• **What is required**:
Write out each line below exactly as it appears.
○ ○ ○ ○ ○ ○ ○
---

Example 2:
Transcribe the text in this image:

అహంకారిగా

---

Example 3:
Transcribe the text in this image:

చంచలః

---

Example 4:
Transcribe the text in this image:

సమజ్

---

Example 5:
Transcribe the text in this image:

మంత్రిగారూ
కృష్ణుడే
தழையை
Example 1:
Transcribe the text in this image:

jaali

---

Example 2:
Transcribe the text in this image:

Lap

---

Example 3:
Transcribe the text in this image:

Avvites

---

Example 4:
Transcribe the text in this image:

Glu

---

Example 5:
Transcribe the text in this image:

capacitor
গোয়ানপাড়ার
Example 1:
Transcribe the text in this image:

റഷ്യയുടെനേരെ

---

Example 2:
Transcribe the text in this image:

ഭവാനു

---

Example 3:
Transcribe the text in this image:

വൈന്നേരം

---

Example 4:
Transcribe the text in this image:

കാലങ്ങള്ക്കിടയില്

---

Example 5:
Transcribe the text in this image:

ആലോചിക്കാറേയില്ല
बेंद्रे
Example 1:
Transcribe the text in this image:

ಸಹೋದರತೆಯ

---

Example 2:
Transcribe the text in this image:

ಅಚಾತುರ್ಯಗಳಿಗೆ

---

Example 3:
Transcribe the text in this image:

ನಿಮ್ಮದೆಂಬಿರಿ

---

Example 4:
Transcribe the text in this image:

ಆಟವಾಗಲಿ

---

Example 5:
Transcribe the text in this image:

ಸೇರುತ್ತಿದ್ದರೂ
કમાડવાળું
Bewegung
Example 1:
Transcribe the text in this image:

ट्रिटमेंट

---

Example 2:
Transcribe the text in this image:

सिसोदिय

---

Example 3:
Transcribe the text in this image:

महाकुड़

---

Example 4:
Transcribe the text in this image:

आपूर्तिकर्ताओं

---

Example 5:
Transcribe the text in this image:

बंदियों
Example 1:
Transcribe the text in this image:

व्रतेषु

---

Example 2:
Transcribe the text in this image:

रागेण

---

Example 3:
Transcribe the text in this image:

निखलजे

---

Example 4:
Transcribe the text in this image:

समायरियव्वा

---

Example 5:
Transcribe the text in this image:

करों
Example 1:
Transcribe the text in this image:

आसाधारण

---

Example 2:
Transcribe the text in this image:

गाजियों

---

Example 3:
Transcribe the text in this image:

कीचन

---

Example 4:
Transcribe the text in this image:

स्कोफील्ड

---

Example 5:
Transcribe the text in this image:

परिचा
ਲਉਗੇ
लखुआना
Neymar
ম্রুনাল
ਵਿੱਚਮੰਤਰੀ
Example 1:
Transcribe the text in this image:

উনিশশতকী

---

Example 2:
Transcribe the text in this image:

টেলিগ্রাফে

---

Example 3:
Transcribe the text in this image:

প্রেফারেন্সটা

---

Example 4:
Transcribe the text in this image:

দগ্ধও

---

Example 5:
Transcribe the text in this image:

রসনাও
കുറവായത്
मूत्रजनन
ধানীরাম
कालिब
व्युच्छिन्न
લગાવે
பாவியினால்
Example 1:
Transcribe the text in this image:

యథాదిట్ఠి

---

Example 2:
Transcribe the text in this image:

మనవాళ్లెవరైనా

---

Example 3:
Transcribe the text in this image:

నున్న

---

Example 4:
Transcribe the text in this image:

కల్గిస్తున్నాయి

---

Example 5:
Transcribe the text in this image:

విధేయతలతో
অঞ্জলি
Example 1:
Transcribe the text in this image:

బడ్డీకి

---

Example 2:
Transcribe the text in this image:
○ ○ ○ ○ ○ ○ ○
• **Output for this task**:
---

Example 2:
Transcribe the text in this image:

అహంకారిగా

---

Example 3:
Transcribe the text in this image:

చంచలః

---

Example 4:
Transcribe the text in this image:

సమజ్

---

Example 5:
Transcribe the text in this image:

మంత్రిగారూ
కృష్ణుడే
தழையை
Example 1:
Transcribe the text in this image:

jaali

---

Example 2:
Transcribe the text in this image:

Lap

---

Example 3:
Transcribe the text in this image:

Avvites

---

Example 4:
Transcribe the text in this image:

Glu

---

Example 5:
Transcribe the text in this image:

capacitor
গোয়ানপাড়ার
Example 1:
Transcribe the text in this image:

റഷ്യയുടെനേരെ

---

Example 2:
Transcribe the text in this image:

ഭവാനു

---

Example 3:
Transcribe the text in this image:

വൈന്നേരം

---

Example 4:
Transcribe the text in this image:

കാലങ്ങള്ക്കിടയില്

---

Example 5:
Transcribe the text in this image:

ആലോചിക്കാറേയില്ല
बेंद्रे
Example 1:
Transcribe the text in this image:

ಸಹೋದರತೆಯ

---

Example 2:
Transcribe the text in this image:

ಅಚಾತುರ್ಯಗಳಿಗೆ

---

Example 3:
Transcribe the text in this image:

ನಿಮ್ಮದೆಂಬಿರಿ

---

Example 4:
Transcribe the text in this image:

ಆಟವಾಗಲಿ

---

Example 5:
Transcribe the text in this image:

ಸೇರುತ್ತಿದ್ದರೂ
કમાડવાળું
Bewegung
Example 1:
Transcribe the text in this image:

ट्रिटमेंट

---

Example 2:
Transcribe the text in this image:

सिसोदिय

---

Example 3:
Transcribe the text in this image:

महाकुड़

---

Example 4:
Transcribe the text in this image:

आपूर्तिकर्ताओं

---

Example 5:
Transcribe the text in this image:

बंदियों
Example 1:
Transcribe the text in this image:

व्रतेषु

---

Example 2:
Transcribe the text in this image:

रागेण

---

Example 3:
Transcribe the text in this image:

निखलजे

---

Example 4:
Transcribe the text in this image:

समायरियव्वा

---

Example 5:
Transcribe the text in this image:

करों
Example 1:
Transcribe the text in this image:

आसाधारण

---

Example 2:
Transcribe the text in this image:

गाजियों

---

Example 3:
Transcribe the text in this image:

कीचन

---

Example 4:
Transcribe the text in this image:

स्कोफील्ड

---

Example 5:
Transcribe the text in this image:

परिचा
ਲਉਗੇ
लखुआना
Neymar
ম্রুনাল
ਵਿੱਚਮੰਤਰੀ
Example 1:
Transcribe the text in this image:

উনিশশতকী

---

Example 2:
Transcribe the text in this image:

টেলিগ্রাফে

---

Example 3:
Transcribe the text in this image:

প্রেফারেন্সটা

---

Example 4:
Transcribe the text in this image:

দগ্ধও

---

Example 5:
Transcribe the text in this image:

রসনাও
കുറവായത്
मूत्रजनन
ধানীরাম
कालिब
व्युच्छिन्न
લગાવે
பாவியினால்
Example 1:
Transcribe the text in this image:

యథాదిట్ఠి

---

Example 2:
Transcribe the text in this image:

మనవాళ్లెవరైనా

---

Example 3:
Transcribe the text in this image:

నున్న

---

Example 4:
Transcribe the text in this image:

కల్గిస్తున్నాయి

---

Example 5:
Transcribe the text in this image:

విధేయతలతో
অঞ্জলি
Example 1:
Transcribe the text in this image:

బడ్డీకి

---

Example 2:
Transcribe the text in this image:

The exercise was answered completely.